Further support for this interpretation is found in numerous passages throughout the New Testament. John 10:28 assures us that those to whom Christ has given eternal life shall never perish.[iii] John 6:39 assures us that Christ will raise up on the last day everyone given to Him by the Father. The testimony of Scripture is clear that those who are drawn by the Father put their faith in Christ, and thus their justification is assured. The use of the hina clause in Galatians 2:16 does not detract from this great truth, but rather supports it beautifully by underscoring that justification is the purpose and final result of faith.
I hope this brief survey will encourage us to be diligent in our study of God’s Word, and to be wise stewards of the tools he has given us to understand His Word. May we also rejoice in the finished work of Christ that secures our justification.

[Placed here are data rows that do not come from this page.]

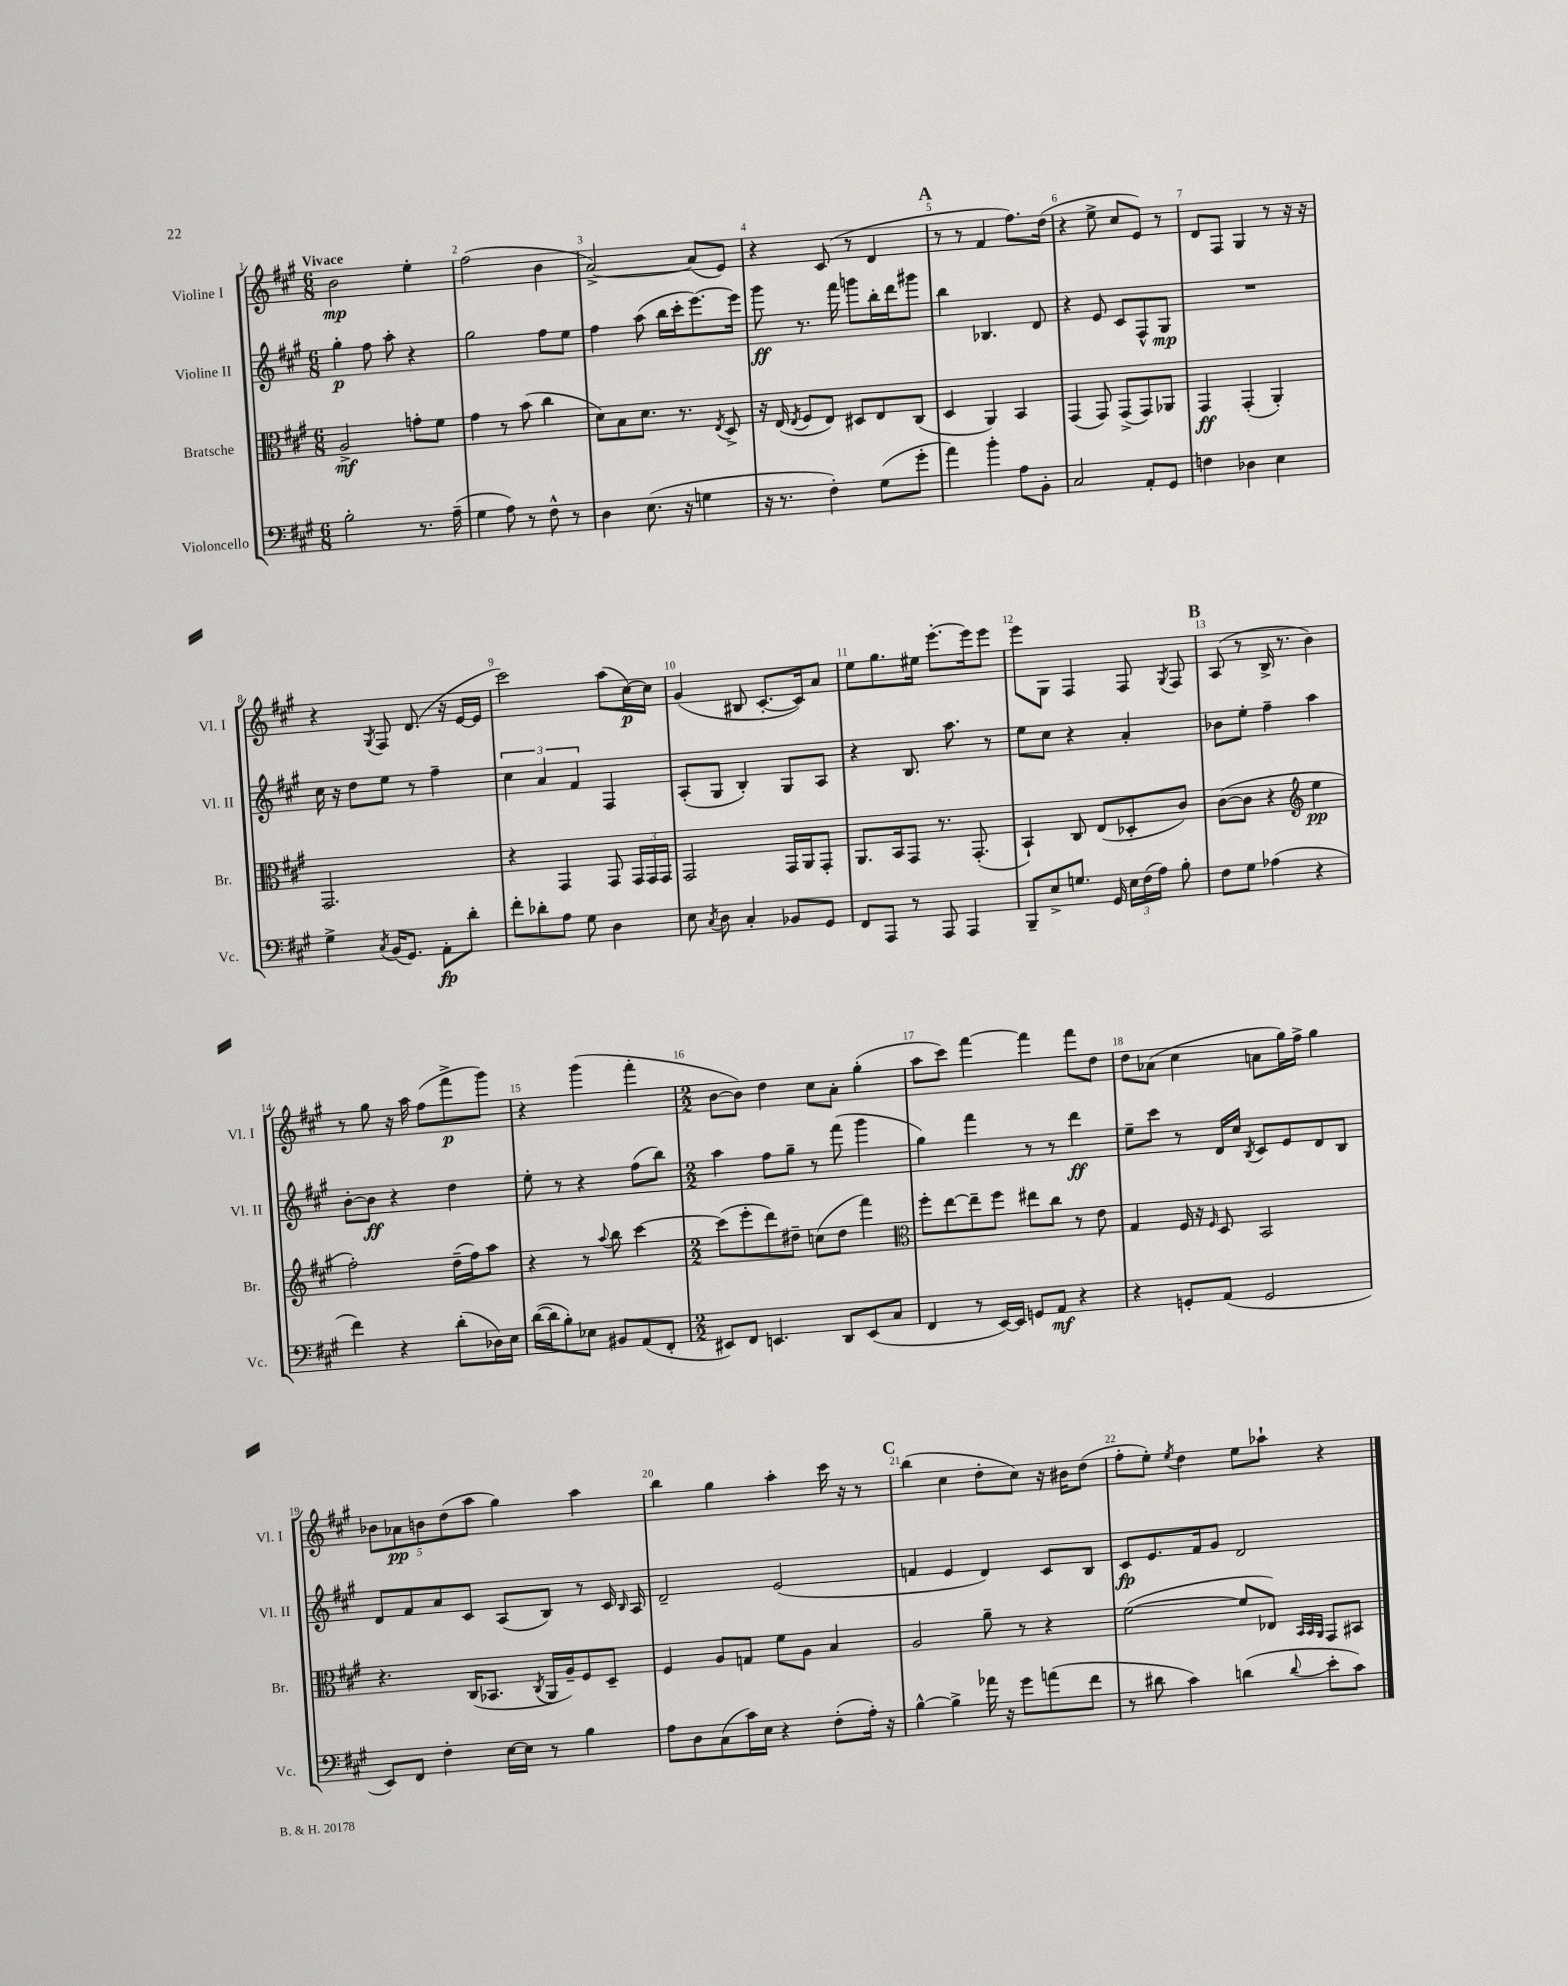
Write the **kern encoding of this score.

**kern	**dynam	**kern	**dynam	**kern	**dynam	**kern	**dynam
*part4	*part4	*part3	*part3	*part2	*part2	*part1	*part1
*staff4	*staff4	*staff3	*staff3	*staff2	*staff2	*staff1	*staff1
*I"Violoncello	*	*I"Bratsche	*	*I"Violine II	*	*I"Violine I	*
*I'Vc.	*	*I'Br.	*	*I'Vl. II	*	*I'Vl. I	*
*clefF4	*	*clefC3	*	*clefG2	*	*clefG2	*
*k[f#c#g#]	*	*k[f#c#g#]	*	*k[f#c#g#]	*	*k[f#c#g#]	*
*M6/8	*	*M6/8	*	*M6/8	*	*M6/8	*
=1	=1	=1	=1	=1	=1	=1	=1
!	!	!	!	!	!	!LO:TX:a:B:t=Vivace	!
2B'\	.	2A^/	mf	4gg#'\	p	2b\	mp
.	.	.	.	8ff#\	.	.	.
.	.	.	.	8aa'\	.	.	.
8.r	.	8gn'\L	.	4r	.	4ee'\	.
.	.	8f#\J	.	.	.	.	.
(16A~\	.	.	.	.	.	.	.
=2	=2	=2	=2	=2	=2	=2	=2
4G#\	.	4g#\	.	2gg#\	.	(2ff#\	.
8A\)	.	8r	.	.	.	.	.
8r	.	(8b\	.	.	.	.	.
8F#^^\	.	4cc#\	.	8ff#\L	.	4b\	.
8r	.	.	.	8ee\J	.	.	.
=3	=3	=3	=3	=3	=3	=3	=3
4D\	.	8d\L)	.	4ff#\	.	[2a^/)	.
.	.	8B\	.	.	.	.	.
(8.E\	.	8.d\J	.	(8aa\	.	.	.
.	.	.	.	16bb\LL	.	.	.
16r	.	8.r	.	16ccc#'\J	.	.	.
4Gn\	.	.	.	[8.eee\)	.	(8a/L]	.
.	.	8qE/	.	.	.	.	.
.	.	8D^/	.	.	.	8e/J)	.
.	.	.	.	16eee\Jk]	.	.	.
=4	=4	=4	=4	=4	=4	=4	=4
16r	.	16r	.	8ggg#\	ff	4r	.
8.r	.	(16E/	.	.	.	.	.
.	.	8qE/	.	.	.	.	.
.	.	8F#/L	.	8.r	.	.	.
4F#'\)	.	8E/J)	.	.	.	(8c#/	.
.	.	.	.	16fff#\	.	.	.
.	.	8D#X/L	.	8gggn\L	.	8r	.
(8G#\L	.	8E/	.	16bb'\L	.	4d/	.
.	.	.	.	16ddd\J	.	.	.
8g#'\J	.	(8C#/J	.	8ggg#X\J	.	.	.
!!LO:REH:place=s1:t=A
=5	=5	=5	=5	=5	=5	=5	=5
4a\)	.	4D/	.	4bb\	.	8r	.
.	.	.	.	.	.	8r	.
4b'\	.	4AA/)	.	4.B-X/	.	4f#/	.
8A\L	.	4BB/	.	.	.	8.ff#\L)	.
8BB'\J	.	.	.	8d/	.	.	.
.	.	.	.	.	.	(16dd\Jk	.
=6	=6	=6	=6	=6	=6	=6	=6
2C#/	.	(4GG#/	.	4r	.	4r	.
.	.	8GG#/)	.	8e/	.	8ee^\	.
.	.	(8GG#^/L	.	8c#/L	.	8cc#/L	.
8AA'/L	.	8GG#/)	.	8F#^^/	.	8e/J)	.
8GG#/J	.	8AA-X/J	.	8G#/J	mp	8r	.
=7	=7	=7	=7	=7	=7	=7	=7
4Fn\	.	4GG#/	ff	2.r	.	8d/L	.
.	.	.	.	.	.	8F#/J	.
4D-X\	.	(4GG#'/	.	.	.	4G#/	.
4E\	.	4AA'/)	.	.	.	8r	.
.	.	.	.	.	.	16r	.
.	.	.	.	.	.	16r	.
!!LO:LB:g=z
=8	=8	=8	=8	=8	=8	=8	=8
4G#^\	.	2.GG#/	.	16cc#\	.	4r	.
.	.	.	.	16r	.	.	.
.	.	.	.	8dd\L	.	.	.
8qC#/	.	.	.	.	.	8qG#/	.
(16BB/KL	.	.	.	8ee\J	.	8F#/	.
8.GG#/J)	.	.	.	.	.	.	.
.	.	.	.	8r	.	(8.d/	.
8AA'\L	fp	.	.	4ff#~\	.	.	.
.	.	.	.	.	.	16r	.
8d'\J	.	.	.	.	.	[16e/LL	.
.	.	.	.	.	.	16e/JJ]	.
=9	=9	=9	=9	=9	=9	=9	=9
8f#'\L	.	4r	.	6cc#\	.	2ccc#\)	.
8d-X'\	.	.	.	.	.	.	.
.	.	.	.	6a/	.	.	.
8A\J	.	4GG#/	.	.	.	.	.
.	.	.	.	6f#/	.	.	.
8G#\	.	.	.	.	.	.	.
4D\	.	8GG#/	.	4F#/	.	(8aa\L	.
.	.	24GG#/LL	.	.	.	[16cc#\L)	p
.	.	24GG#/	.	.	.	.	.
.	.	.	.	.	.	16cc#\JJ]	.
.	.	24GG#/JJ	.	.	.	.	.
=10	=10	=10	=10	=10	=10	=10	=10
8E\	.	2GG#/	.	(8A'/L	.	(4g#/	.
8qC#/	.	.	.	.	.	.	.
8D\	.	.	.	8G#/J	.	.	.
4C#'/	.	.	.	4B'/)	.	8B#X/	.
.	.	.	.	.	.	[8.c#'/L	.
8BB-X/L	.	16GG#/LL	.	8G#/L	.	.	.
.	.	16AA/J	.	.	.	16c#/k])	.
8GG#/J	.	8GG#'/J	.	8A/J	.	8a/J	.
=11	=11	=11	=11	=11	=11	=11	=11
8FF#/L	.	8.AA/L	.	4r	.	8ee\L	.
8AAA/J	.	.	.	.	.	8.gg#\	.
.	.	16BB/k	.	.	.	.	.
8r	.	8GG#/J	.	8.B/	.	.	.
.	.	.	.	.	.	16ee#X\Jk	.
8AAA/	.	8.r	.	.	.	[8.eee'\L	.
.	.	.	.	8.aa\	.	.	.
4AAA/	.	.	.	.	.	.	.
.	.	(8.GG#'/	.	.	.	16eee\k]	.
.	.	.	.	8r	.	8eee\J	.
=12	=12	=12	=12	=12	=12	=12	=12
8BBB~/L	.	4BB`/)	.	8ee\L	.	8eee\L	.
8E^/	.	.	.	8cc#\J	.	8G#\J	.
8.Gn/J	.	8C#/	.	4r	.	4F#/	.
.	.	(8E/L	.	.	.	.	.
16GG#/	.	.	.	.	.	.	.
24E\LL	.	8D-X'/	.	4a'/	.	8F#/	.
(24F#\	.	.	.	.	.	.	.
24A\JJ)	.	.	.	.	.	.	.
.	.	.	.	.	.	8qG#/	.
8B'\	.	8c#/J)	.	.	.	8F#/	.
!!LO:REH:place=s1:t=B
=13	=13	=13	=13	=13	=13	=13	=13
8F#\L	.	([8c#\L	.	8b-X\L	.	(8A/	.
8G#\J	.	8c#\J]	.	8ee'\J	.	8r	.
(4A-X\	.	4r	.	4ff#~\	.	16B^/	.
.	.	.	.	.	.	8.r	.
*	*	*clefG2	*	*	*	*	*
4r	.	4ee\	pp	4aa\	.	4b\)	.
!!LO:LB:g=z
=14	=14	=14	=14	=14	=14	=14	=14
4f#\)	.	2ff#'\)	.	[8b'\L	.	8r	.
.	.	.	.	8b\J]	ff	8gg#\	.
4r	.	.	.	4r	.	16r	.
.	.	.	.	.	.	16aa\	.
.	.	.	.	.	.	(8ff#\L	.
(8d'\L	.	(16dd~\LL	.	4dd\	.	8fff#^\	p
.	.	16ff#\J)	.	.	.	.	.
16D-X\L)	.	8aa\J	.	.	.	8ggg#\J)	.
16E\JJ	.	.	.	.	.	.	.
=15	=15	=15	=15	=15	=15	=15	=15
([16d\LL	.	4r	.	8ee'\	.	4r	.
16d\J]	.	.	.	.	.	.	.
8B'\)	.	.	.	8r	.	.	.
8E-X\J	.	8r	.	4r	.	(4ggg#\	.
.	.	8qqaa/	.	.	.	.	.
8BB#X/L	.	8bb\	.	.	.	.	.
(8AA/	.	[4ccc#\	.	(8ff#\L	.	4fff#'\	.
8FF#'/J	.	.	.	8bb\J)	.	.	.
=16	=16	=16	=16	=16	=16	=16	=16
*M2/2	*	*M2/2	*	*M2/2	*	*M2/2	*
8EE#X/L)	.	(8ccc#\L]	.	4aa\	.	[8b\L	.
8FF#/J	.	8eee'\	.	.	.	8b\J])	.
4.EEn/	.	8ddd\)	.	8ff#\L	.	4dd\	.
.	.	8dd#X~\J	.	8gg#~\J	.	.	.
.	.	(8ccn\L	.	8r	.	8cc#\L	.
8DD/L	.	8dd#\J	.	(8fff#\	.	8a'\J	.
(8EE/	.	4fff#\)	.	4ggg#\	.	(4gg#'\	.
8C#/J	.	.	.	.	.	.	.
=17	=17	=17	=17	=17	=17	=17	=17
*	*	*clefC3	*	*	*	*	*
4FF#/	.	8ff#'\L	.	4gg#\)	.	8aa\L	.
.	.	[8ee\	.	.	.	8ccc#\J)	.
8r	.	8ee~\]	.	4fff#\	.	[4fff#\	.
[16EE/LL)	.	8ff#\J	.	.	.	.	.
16EE/JJ]	.	.	.	.	.	.	.
8GGn/L	.	8ee#X\L	.	8r	.	4fff#\]	.
8AA/J	mf	8cc#\J	.	8r	.	.	.
4r	.	8r	.	4ddd\	ff	8fff#\L	.
.	.	8e\	.	.	.	8dd\J	.
=18	=18	=18	=18	=18	=18	=18	=18
4r	.	4G#/	.	8ee~\L	.	8dd\L	.
.	.	.	.	8ccc#\J	.	(8a-X\J	.
8GGn'/L	.	16F#/	.	8r	.	4cc#\	.
.	.	16r	.	.	.	.	.
.	.	16qqF#/	.	.	.	.	.
(8AA/J	.	8D/	.	16d/LL	.	.	.
.	.	.	.	16cc#/JJ	.	.	.
.	.	.	.	8qB/	.	.	.
2GG/	.	2BB/	.	8c#/L	.	8an\L	.
.	.	.	.	8e/	.	16gg#\L)	.
.	.	.	.	.	.	16ff#^\JJ	.
.	.	.	.	8d/	.	4gg#\	.
.	.	.	.	8B/J	.	.	.
!!LO:LB:g=z
=19	=19	=19	=19	=19	=19	=19	=19
8EE/L)	.	4.r	.	8d/L	.	10b-X\L	.
.	.	.	.	.	.	10a-X\	pp
8FF#/J	.	.	.	8f#/	.	.	.
.	.	.	.	.	.	10bn\	.
4F#'\	.	.	.	8a/	.	.	.
.	.	.	.	.	.	(10dd\	.
.	.	(16C#/KL	.	8c#/J	.	.	.
.	.	.	.	.	.	10aa\J	.
.	.	8.BB-X/J	.	.	.	.	.
[16E\LL	.	.	.	(8A/L	.	4gg#\)	.
16E\JJ]	.	.	.	.	.	.	.
.	.	8qC#/	.	.	.	.	.
8r	.	16AA/LL	.	8B/J)	.	.	.
.	.	16A~/J)	.	.	.	.	.
4B\	.	8F#/	.	8r	.	4aa\	.
.	.	8D~/J	.	16c#/	.	.	.
.	.	.	.	16qqB/	.	.	.
.	.	.	.	16A/	.	.	.
=20	=20	=20	=20	=20	=20	=20	=20
8A\L	.	4F#/	.	2d~/	.	4bb\	.
8D\	.	.	.	.	.	.	.
(8C#\	.	8A/L	.	.	.	4gg#\	.
16c#\L)	.	8Gn/J	.	.	.	.	.
16E\JJ	.	.	.	.	.	.	.
4r	.	8f#\L	.	(2e/	.	4aa'\	.
.	.	8A\J	.	.	.	.	.
(8F#'\L	.	4B/	.	.	.	16ccc#\	.
.	.	.	.	.	.	16r	.
16A'\Jk)	.	.	.	.	.	8r	.
16r	.	.	.	.	.	.	.
!!LO:REH:place=s1:t=C
=21	=21	=21	=21	=21	=21	=21	=21
[4B^^\	.	2A/	.	4fn/	.	(4bb\	.
4B^\]	.	.	.	4e/	.	4cc#\	.
16a-X\	.	8a~\	.	4d/)	.	8dd'\L	.
16r	.	.	.	.	.	.	.
8g#\L	.	8r	.	.	.	8cc#\J)	.
(8an\	.	4r	.	8c#/L	.	16r	.
.	.	.	.	.	.	16b#X\KL	.
8f#\J	.	.	.	8B/J	.	(8dd\J	.
=22	=22	=22	=22	=22	=22	=22	=22
8r	.	([2f#\	.	8c#/L	fp	8ff#'\L	.
8d#X\	.	.	.	8.e/	.	8ee'\J)	.
.	.	.	.	.	.	8qee/	.
4c#\)	.	.	.	.	.	4dd\	.
.	.	.	.	16f#/k	.	.	.
.	.	.	.	8g#/J	.	.	.
(4dn\	.	8f#/L]	.	2d/	.	8ee\L	.
.	.	8E-X/J)	.	.	.	8aa-X`\J	.
.	.	32qqBB/LLL	.	.	.	.	.
.	.	32qqBB/	.	.	.	.	.
8qqd/	.	32qqAA/JJJ	.	.	.	.	.
8e'\L	.	8GG#/L	.	.	.	4r	.
8c#\J)	.	8BB#X/J	.	.	.	.	.
==	==	==	==	==	==	==	==
*-	*-	*-	*-	*-	*-	*-	*-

[i] Indeed, in his book Greek Grammar Beyond the Basics, Dr. Daniel Wallace lists seven distinct uses of the particle hina with the subjunctive, including purpose, result, command, and substantive (see pages 471-477). Purpose and result are, however, the most frequent uses of the hina clause. See also Dana and Mantey’s A Manual Grammar of the Greek New Testament, pages 248-249, with regard to the particle hina: “Its most common occurrence is in purpose or final clauses, and it occurs regularly with the subjunctive mood, there being but few exceptions and those with the optative.” (p.248)
[ii] On page 473, Wallace discusses “Purpose-Result” hina clauses. “… the NT writers employ the language to reflect their theology: what God purposes is what happens and, consequently, hina is used to express both the divine purpose and the result.”
[iii] Interestingly, another construction using the subjunctive is employed here. This time it is the subjunctive with a double negative, which indicates that the action of the verb (here “be destroyed”) shall by no means ever happen.